→ **What the task requires**: Your task is to copy every line below that contains the word "ring".

→ **Data to examine**:
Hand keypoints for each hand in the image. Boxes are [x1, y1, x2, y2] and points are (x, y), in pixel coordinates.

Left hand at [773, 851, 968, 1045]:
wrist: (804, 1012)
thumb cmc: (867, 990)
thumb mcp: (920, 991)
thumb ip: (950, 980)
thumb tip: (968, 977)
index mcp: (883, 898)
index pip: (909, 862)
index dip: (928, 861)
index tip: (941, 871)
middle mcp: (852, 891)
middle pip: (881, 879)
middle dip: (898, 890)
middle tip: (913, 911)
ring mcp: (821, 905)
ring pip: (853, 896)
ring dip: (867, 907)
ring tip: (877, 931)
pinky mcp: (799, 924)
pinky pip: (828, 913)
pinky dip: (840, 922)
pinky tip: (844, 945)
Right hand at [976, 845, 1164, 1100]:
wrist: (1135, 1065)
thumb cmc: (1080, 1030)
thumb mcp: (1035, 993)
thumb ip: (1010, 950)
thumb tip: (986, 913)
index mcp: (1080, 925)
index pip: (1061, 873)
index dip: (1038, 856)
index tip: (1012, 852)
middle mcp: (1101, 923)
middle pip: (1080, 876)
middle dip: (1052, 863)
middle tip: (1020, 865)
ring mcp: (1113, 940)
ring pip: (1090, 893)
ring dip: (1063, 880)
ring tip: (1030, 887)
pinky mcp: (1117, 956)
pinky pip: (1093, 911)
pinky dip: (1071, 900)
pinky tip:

→ **Finished task**:
ring mcp: (821, 905)
ring pip: (853, 896)
ring dip: (867, 907)
ring tip: (877, 931)
ring mcp: (1113, 940)
ring pip: (1090, 893)
ring dip: (1063, 880)
ring tip: (1030, 887)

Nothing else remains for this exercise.